Friday night I attended Monodramas at the New York City Opera. Then I had a great meal, met some great people, and walked through a curiously-quiet Times Square. Saturday I went to the legendary Strand Books, and later explored the Lower East Side with a local friend. Today I heard another friend sing at a favorite spot on the Upper West Side, and on the way there, chatted about the wonders of Bukowski with a fellow commuter.

Together these things seem unremarkable, but… trying to put them into some kind of order, and sense, parsing out their colors, textures, sounds, meanings, the small spaces of light between the blocks of firm monolithical EVENTS… is hard. Such efforts demand a certain commitment of time and energy and availability of mind and spirit and fingers, to sit, think, contemplate, and type. Time isn’t always on my side.

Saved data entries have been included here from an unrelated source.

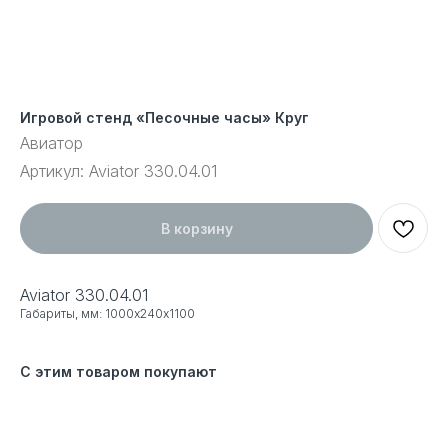
Игровой стенд «Песочные часы» Круг
Авиатор
Артикул:
Aviator 330.04.01
В корзину
Aviator 330.04.01
Габариты, мм: 1000х240х1100
С этим товаром покупают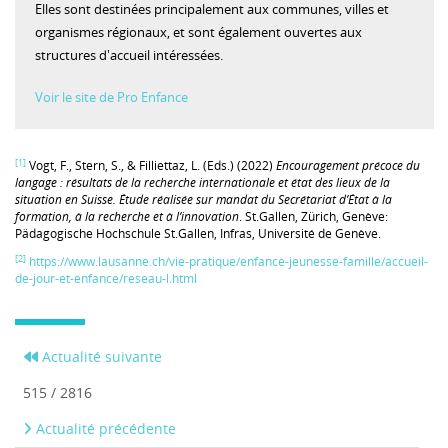
Elles sont destinées principalement aux communes, villes et
organismes régionaux, et sont également ouvertes aux
structures d'accueil intéressées.
Voir le site de Pro Enfance
[1]
Vogt, F., Stern, S., & Filliettaz, L. (Eds.) (2022)
Encouragement précoce du
langage : résultats de la recherche internationale et état des lieux de la
situation en Suisse. Étude réalisée sur mandat du Secrétariat d’État à la
formation, à la recherche et à l’innovation
. St.Gallen, Zürich, Genève:
Pädagogische Hochschule St.Gallen, Infras, Université de Genève.
[2]
https://www.lausanne.ch/vie-pratique/enfance-jeunesse-famille/accueil-
de-jour-et-enfance/reseau-l.html
Actualité suivante
515 / 2816
Actualité précédente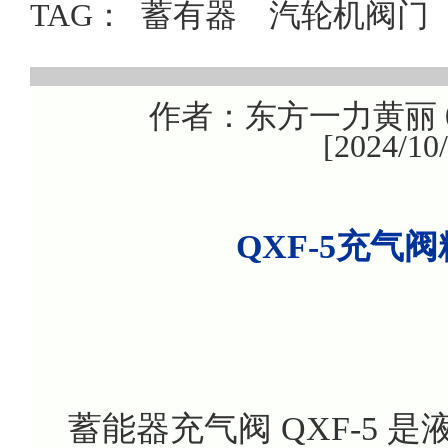
TAG：
蓄有器
汽轮机阀门
作者：东方一力黄丽 08
[2024/1
QXF-5充气
蓄能器充气阀 QXF-5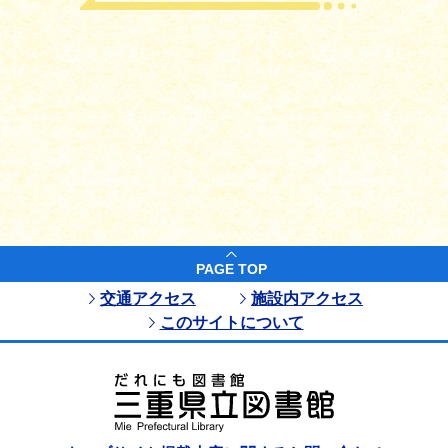
PAGE TOP
交通アクセス
施設内アクセス
このサイトについて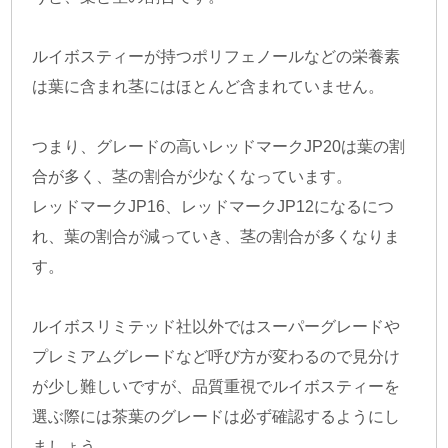
ルイボスティーが持つポリフェノールなどの栄養素
は葉に含まれ茎にはほとんど含まれていません。
つまり、グレードの高いレッドマークJP20は葉の割
合が多く、茎の割合が少なくなっています。
レッドマークJP16、レッドマークJP12になるにつ
れ、葉の割合が減っていき、茎の割合が多くなりま
す。
ルイボスリミテッド社以外ではスーパーグレードや
プレミアムグレードなど呼び方が変わるので見分け
が少し難しいですが、品質重視でルイボスティーを
選ぶ際には茶葉のグレードは必ず確認するようにし
ましょう。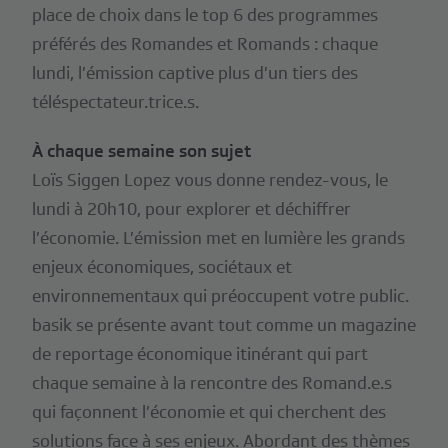
place de choix dans le top 6 des programmes
préférés des Romandes et Romands : chaque
lundi, l’émission captive plus d’un tiers des
téléspectateur.trice.s.
À chaque semaine son sujet
Loïs Siggen Lopez vous donne rendez-vous, le
lundi à 20h10, pour explorer et déchiffrer
l’économie. L’émission met en lumière les grands
enjeux économiques, sociétaux et
environnementaux qui préoccupent votre public.
basik se présente avant tout comme un magazine
de reportage économique itinérant qui part
chaque semaine à la rencontre des Romand.e.s
qui façonnent l’économie et qui cherchent des
solutions face à ses enjeux. Abordant des thèmes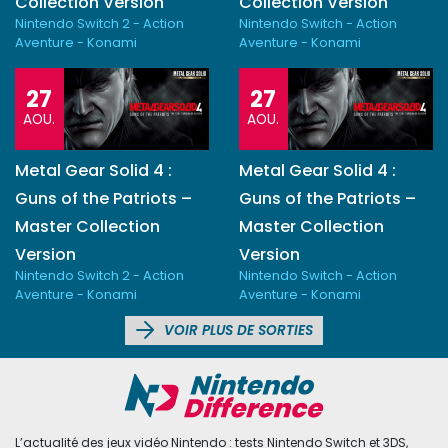
Collection Version
Collection Version
Nintendo Switch 2 - Action
Nintendo Switch - Action
Aventure - Konami
Aventure - Konami
27
27
AOU.
AOU.
Metal Gear Solid 4 :
Metal Gear Solid 4 :
Guns of the Patriots –
Guns of the Patriots –
Master Collection
Master Collection
Version
Version
Nintendo Switch 2 - Action
Nintendo Switch - Action
Aventure - Konami
Aventure - Konami
VOIR PLUS DE SORTIES
L’actualité des jeux vidéo Nintendo : tests Nintendo Switch et 3DS,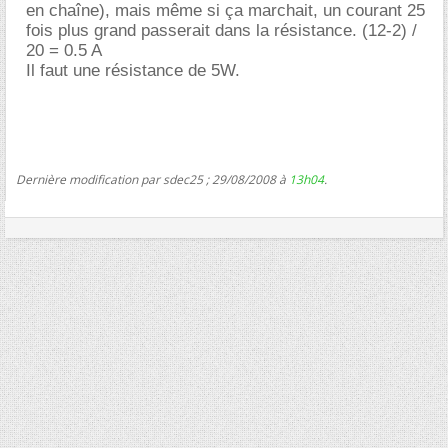
en chaîne), mais même si ça marchait, un courant 25
fois plus grand passerait dans la résistance. (12-2) /
20 = 0.5 A
Il faut une résistance de 5W.
Dernière modification par sdec25 ; 29/08/2008 à
13h04
.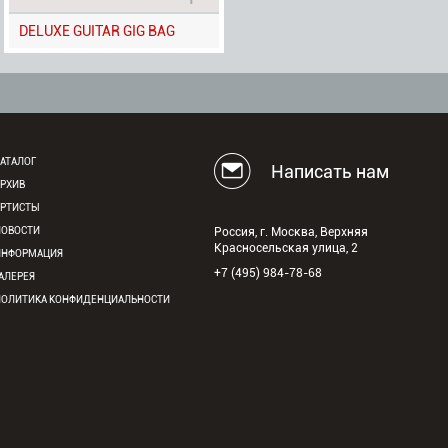
DELUXE GUITAR GIG BAG
АТАЛОГ
Написать нам
АРХИВ
АРТИСТЫ
НОВОСТИ
Россия, г. Москва, Верхняя
Красносельская улица, 2
ИНФОРМАЦИЯ
+7 (495) 984-78-68
АЛЕРЕЯ
ПОЛИТИКА КОНФИДЕНЦИАЛЬНОСТИ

New York is swallowing me up, and I’m enjoying being in the throes of its guts, thrown this way and that, against hardship, wellship, friendship and relationship. I want to sit down and try to make sense of all this, slowly, carefully, and against the grain of everything New York demands. I love the fast rhythm, but I like the slow numbers too, and I have to mind the splinters and dirt while I’m at it. Never mind the glam, here’s bare feet, dry hands, red eyes and low voice. Add a glass of red, Sinatra on the stereo, and a room with a view -or at least access to a great, busy street – and I’ll truly feel I have arrived. Until then, I’m on input mode.